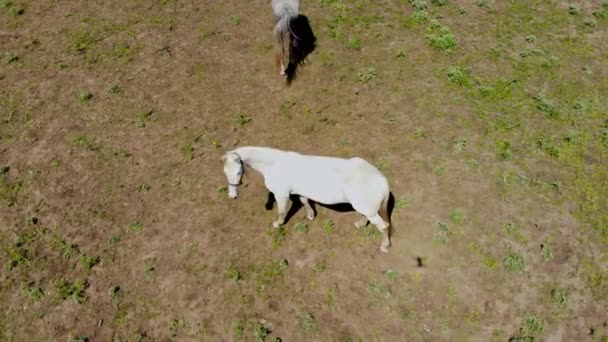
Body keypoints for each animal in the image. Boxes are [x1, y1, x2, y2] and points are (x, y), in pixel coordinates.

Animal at [223, 146, 394, 252]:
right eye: (225, 172)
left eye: (238, 172)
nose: (232, 195)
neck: (274, 164)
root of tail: (382, 181)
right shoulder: (299, 191)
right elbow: (305, 201)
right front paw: (311, 215)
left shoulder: (281, 194)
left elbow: (282, 211)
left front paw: (278, 224)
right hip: (365, 208)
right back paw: (359, 224)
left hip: (369, 210)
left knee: (383, 226)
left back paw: (385, 246)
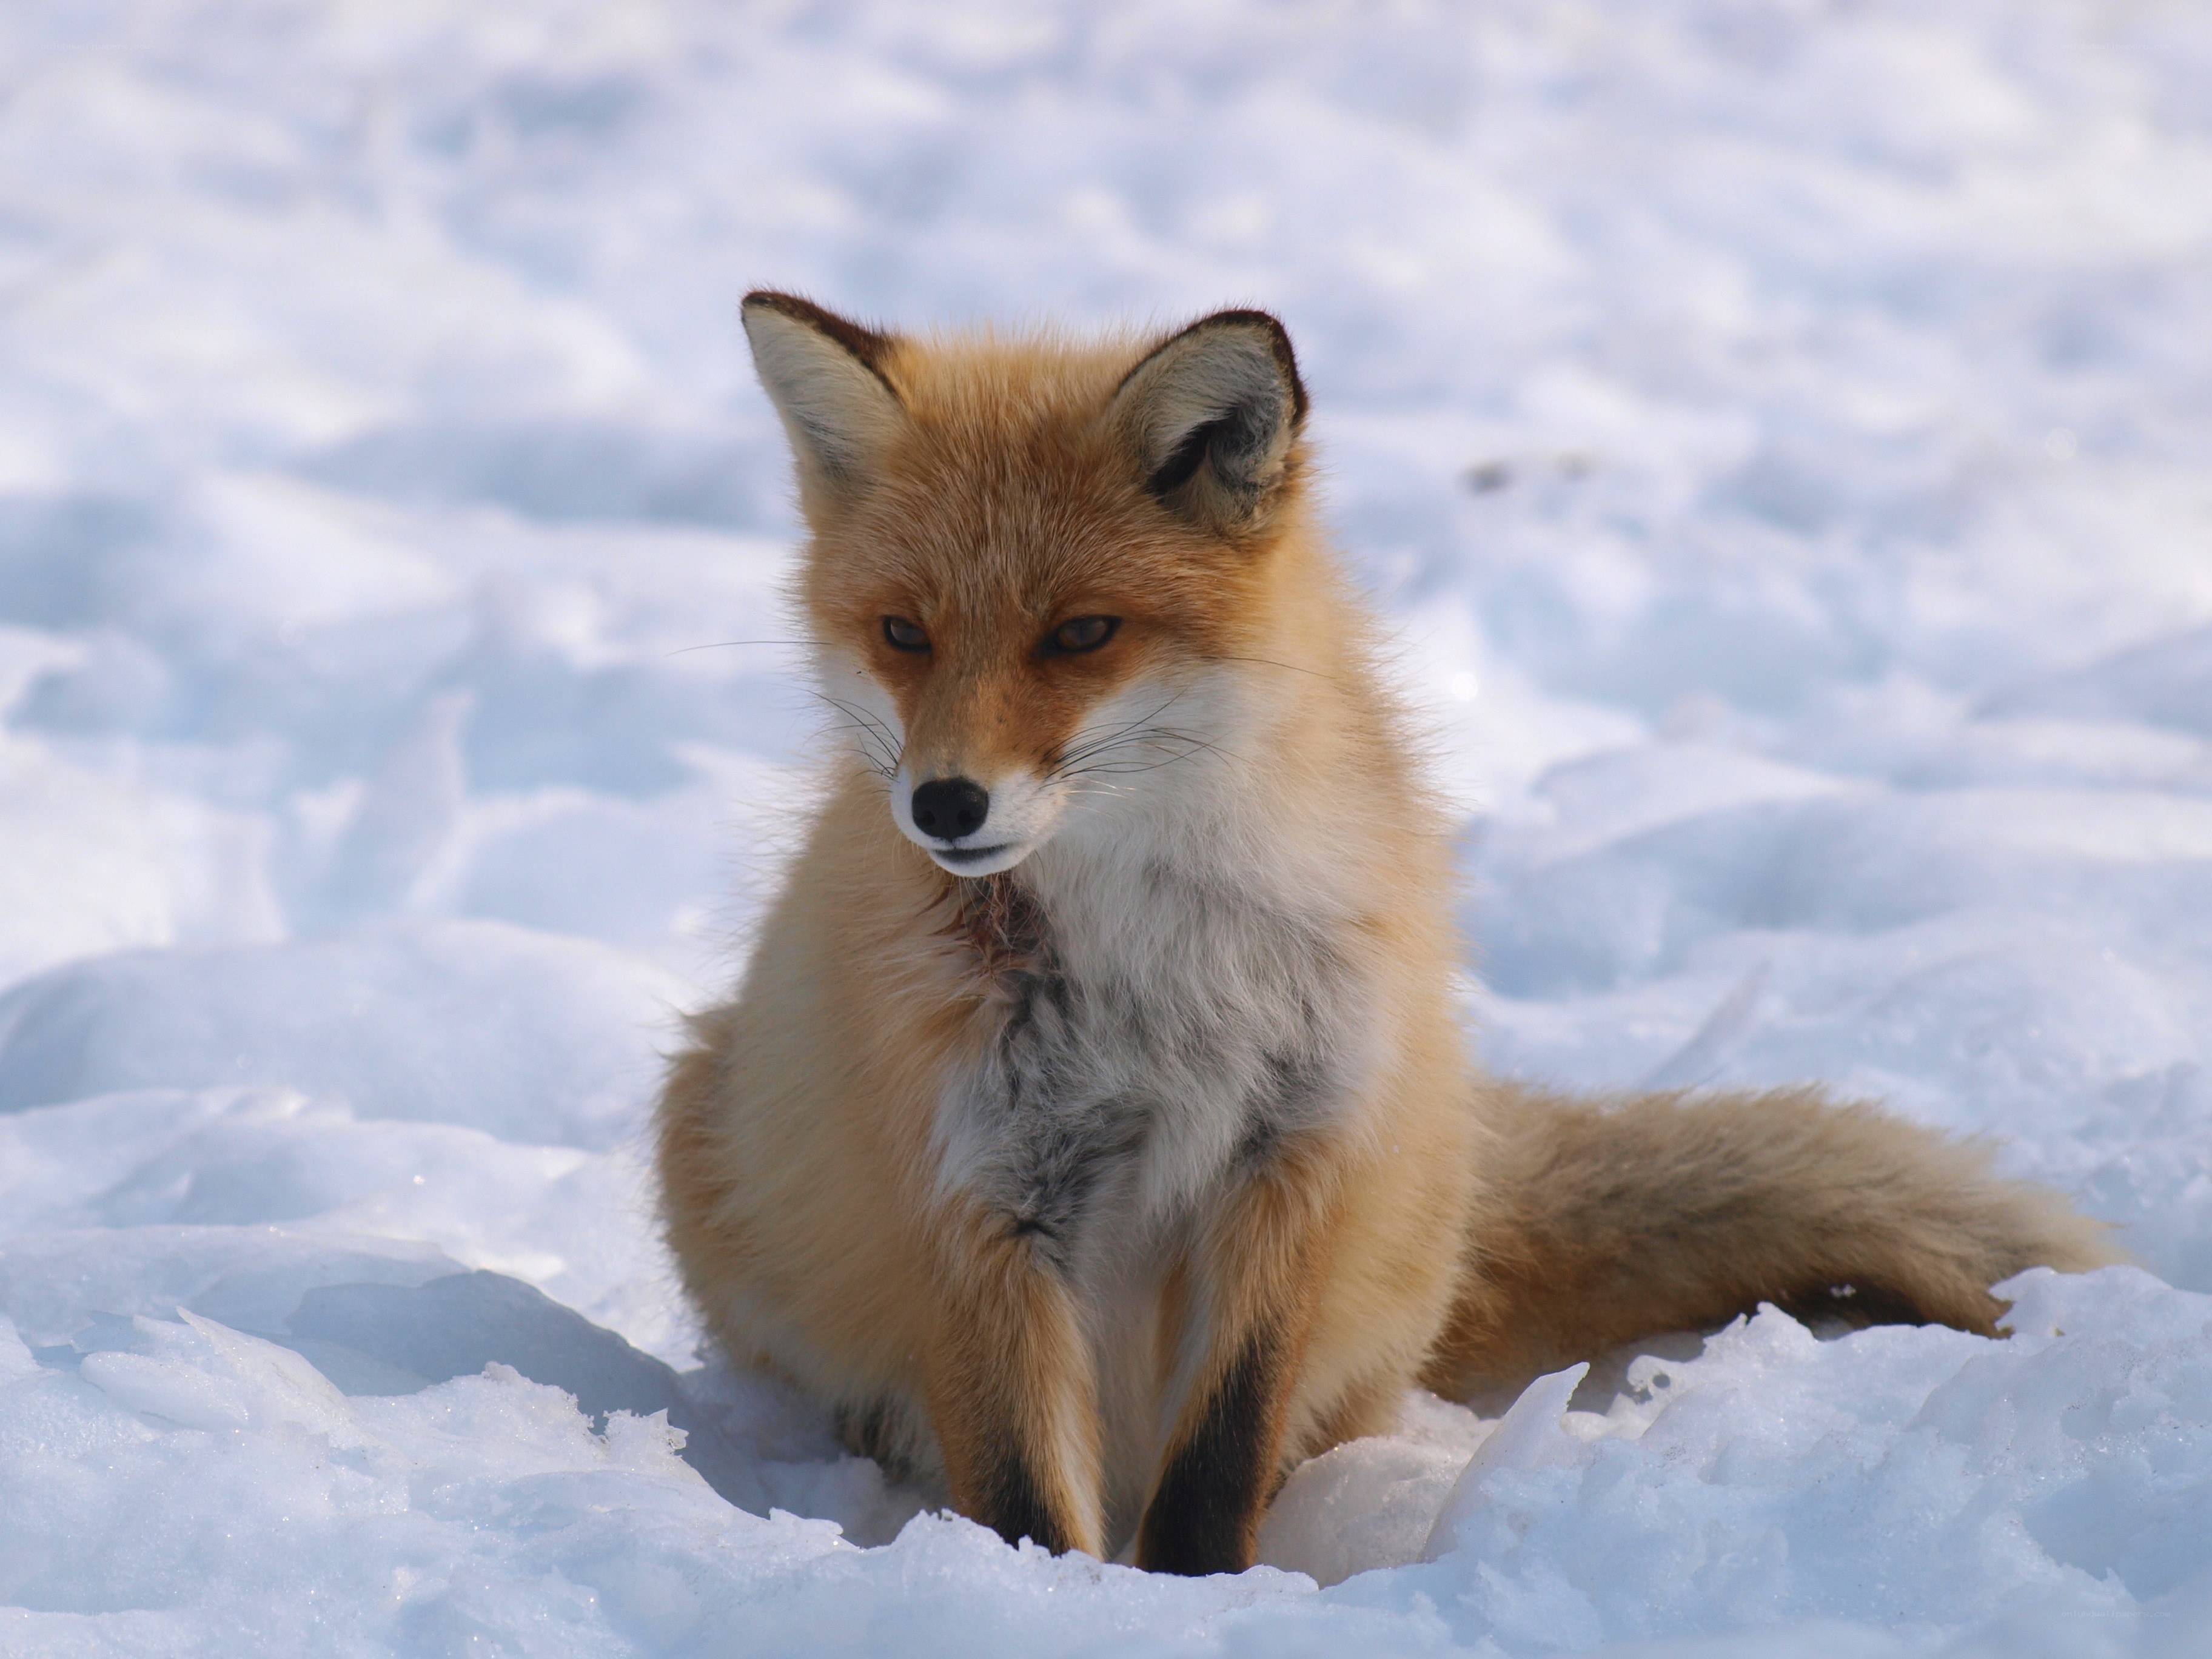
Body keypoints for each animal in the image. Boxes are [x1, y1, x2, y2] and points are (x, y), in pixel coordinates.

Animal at [656, 293, 2120, 1577]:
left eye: (1082, 634)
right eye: (903, 633)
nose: (943, 806)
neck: (1155, 965)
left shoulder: (1296, 1150)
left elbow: (1221, 1457)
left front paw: (1198, 1597)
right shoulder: (975, 1192)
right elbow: (1021, 1492)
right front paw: (1044, 1599)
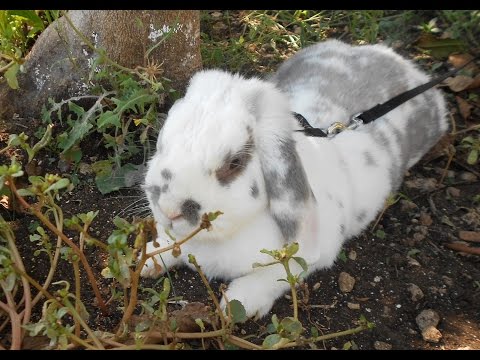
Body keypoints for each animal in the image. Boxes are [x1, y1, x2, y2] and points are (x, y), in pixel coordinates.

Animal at [141, 39, 448, 318]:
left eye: (234, 163)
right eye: (161, 143)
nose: (169, 209)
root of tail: (398, 61)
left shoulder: (306, 259)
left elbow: (276, 274)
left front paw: (237, 304)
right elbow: (169, 246)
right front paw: (145, 262)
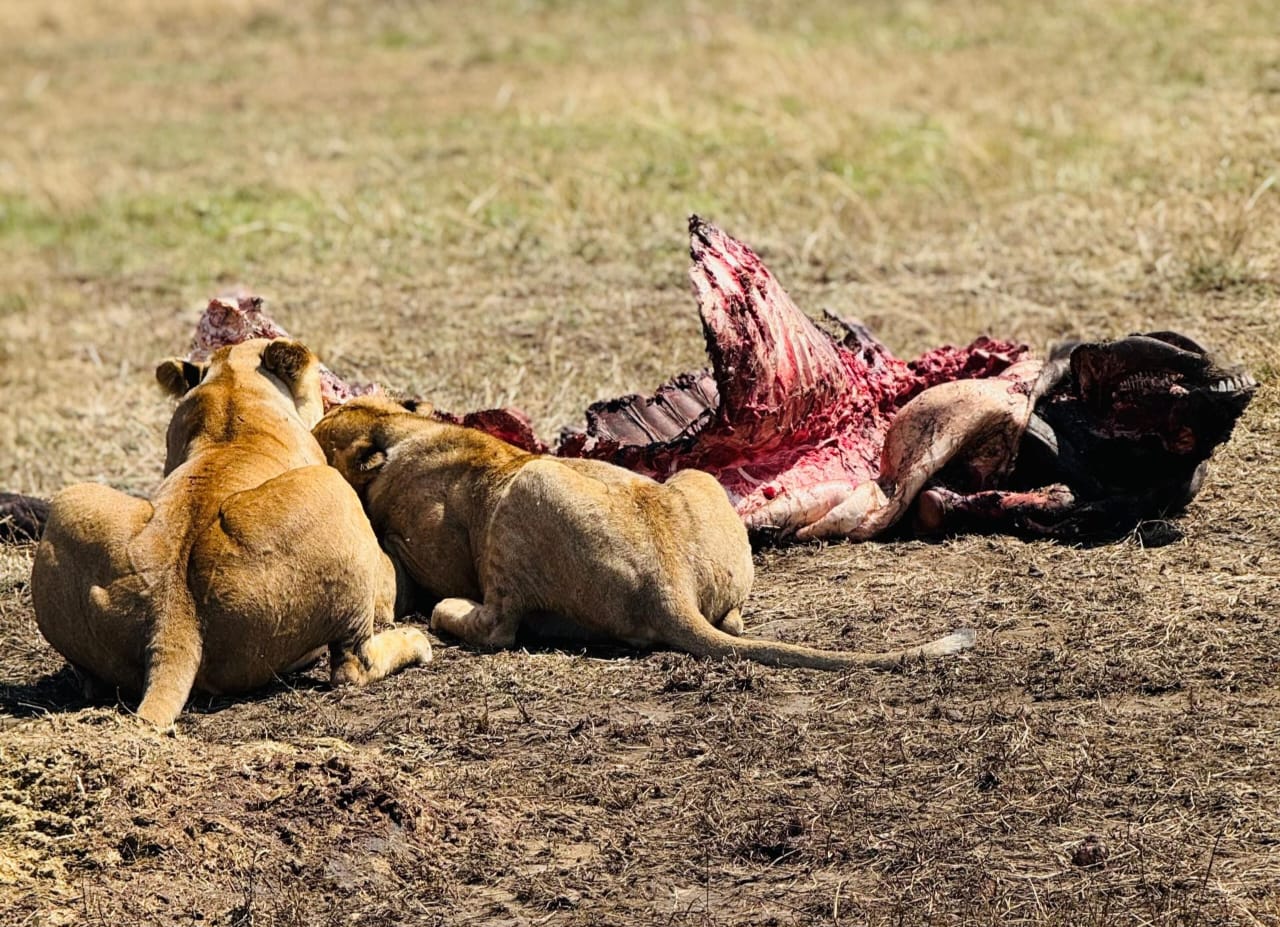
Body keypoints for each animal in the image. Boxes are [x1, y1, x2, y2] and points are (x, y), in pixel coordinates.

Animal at [32, 339, 433, 727]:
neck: (233, 385)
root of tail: (172, 618)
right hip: (332, 491)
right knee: (352, 663)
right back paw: (415, 643)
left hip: (70, 501)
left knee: (91, 681)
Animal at [312, 396, 975, 669]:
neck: (400, 429)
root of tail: (669, 584)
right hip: (694, 480)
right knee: (734, 620)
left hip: (527, 487)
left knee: (499, 625)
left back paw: (449, 613)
---
What you have to do: Print, exactly and without pictures, the lines from the one holding "left front paw: (237, 304)" through the last line of the entries above, both included.

Output for this exercise:
left front paw: (237, 304)
right elbow: (169, 246)
right front paw: (145, 262)
Body keypoints for each animal in the image. Boxes are [x1, y1, x2, y2] and points are (x, y), in pixel coordinates.

Animal at [32, 339, 433, 727]:
neck: (233, 385)
root of tail: (172, 618)
right hip: (332, 491)
right knee: (352, 663)
right back paw: (415, 643)
left hip: (70, 501)
left knee: (91, 681)
Animal at [312, 396, 975, 669]:
neck: (400, 429)
root of tail: (669, 584)
right hip: (694, 480)
right knee: (734, 620)
left hip: (527, 487)
left knee: (499, 625)
left back paw: (449, 613)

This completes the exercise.